**AUSGEWÄHLTER ABSCHNITT**
+ + + + + + +
Prof. Dr. Silja Hartmann: Bei Resilienz im Arbeitsplatzkontext geht es darum, wie einzelne Mitarbeitende oder auch Gruppen und Teams mit einschneidenden, widrigen Situationen so umgehen können, dass sie positiv aus der Situation hervorgehen. Häufig wird der Begriff der Resilienz auch mit Widerstandskraft beschrieben – das ist in meinen Augen eigentlich keine optimale Beschreibung, weil Widerstandskraft impliziert, dass Situationen einfach an mir abprallen. Bei der Resilienz geht es aber durchaus darum, dass diese Dinge mich auch belasten können. Die Frage ist dann aber, welche Prozesse und Kapazitäten mir dabei helfen, aus diesem Tal wieder positiv hervorzukommen, zu lernen und optimalerweise sogar zu wachsen.

Welche Bedingungen braucht es, damit Mitarbeitende, Führungskräfte und Teams Resilienz entwickeln?
+ + + + + + +
**BEREITGESTELLTE ZEILEN**
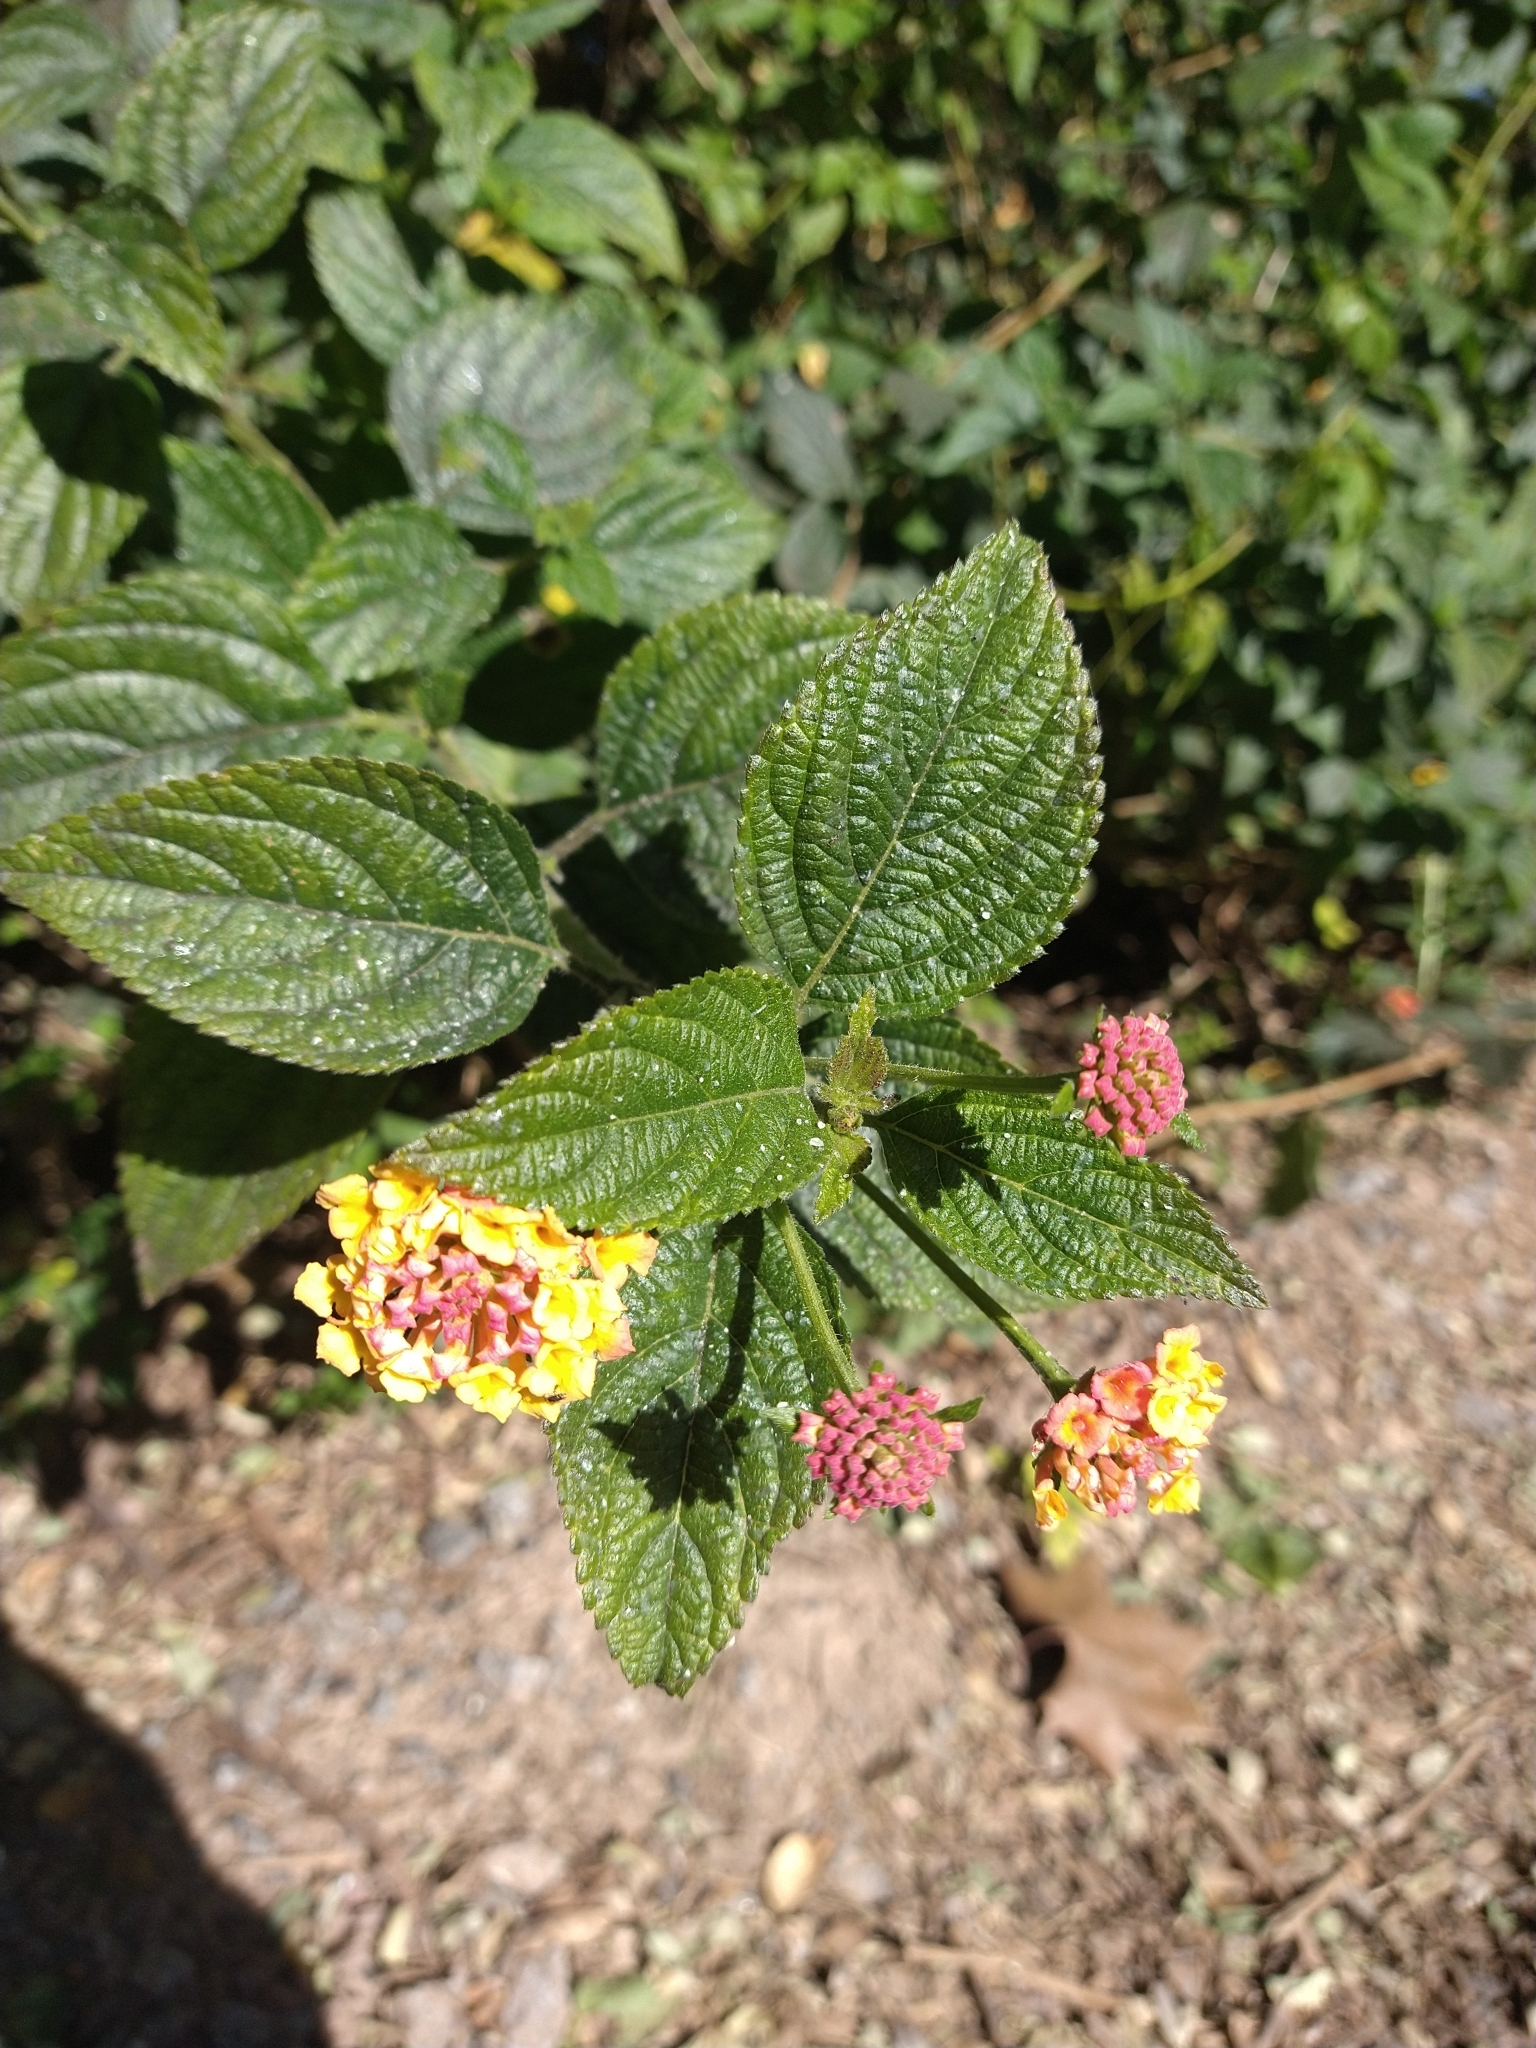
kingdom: Plantae
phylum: Tracheophyta
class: Magnoliopsida
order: Lamiales
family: Verbenaceae
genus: Lantana
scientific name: Lantana camara
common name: Lantana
+ + + + + + +
**ZIEL DER AUFGABE**
Führe das Interview über Resilienz am Arbeitsplatz im Anschluss an die zuletzt gestellte Frage weiter.

**ANTWORT ZUR AUFGABE**
Prof. Dr. Silja Hartmann: Resilienz ist keine Superpower, die man hat oder nicht hat, sondern es gibt durchaus verschiedene Elemente, die wir stärken können. Wichtig ist, erstmal zu verstehen, dass die Resilienz einer Gruppe oder eines Teams nicht die Summe der einzelnen Resilienzkapazitäten der Teammitglieder ist. Mitarbeitende und Führungskräfte können individuell sehr resilient sein und interessanterweise kann es trotzdem sein, dass das Team als Ganzes nicht sehr resilient ist. Dann stimmen häufig die sozialen Strukturen einer Gruppe nicht, so dass die einzelnen Personen sehr stark auf sich selbst schauen, um ihre eigenen Ressourcen zu schützen. Umgekehrt kann es aber auch sein, dass die einzelnen Personen sich gar nicht unbedingt als sehr resilient einschätzen, ihr Team aber durchaus als resilient empfinden.

Diese Teams sind in der Regel so gestaltet, dass sie den einzelnen Mitgliedern ein klares Sicherheitsnetz aufbauen und als sozialer Ankerpunkt fungieren. In schwierigen Situationen ist klar: Wir gehen da zusammen als Team durch. Situationen können verarbeitet werden, man kann im Gespräch noch mal reflektieren, man kriegt emotionalen Rückhalt und Trost. Man wird beraten und bekommt Informationen, die man ggf. zur Bewältigung benötigt. Und es gibt die Möglichkeit, dass man Aufgaben oder eben auch Verantwortung teilt.

Was bedeutet das für Führungskräfte?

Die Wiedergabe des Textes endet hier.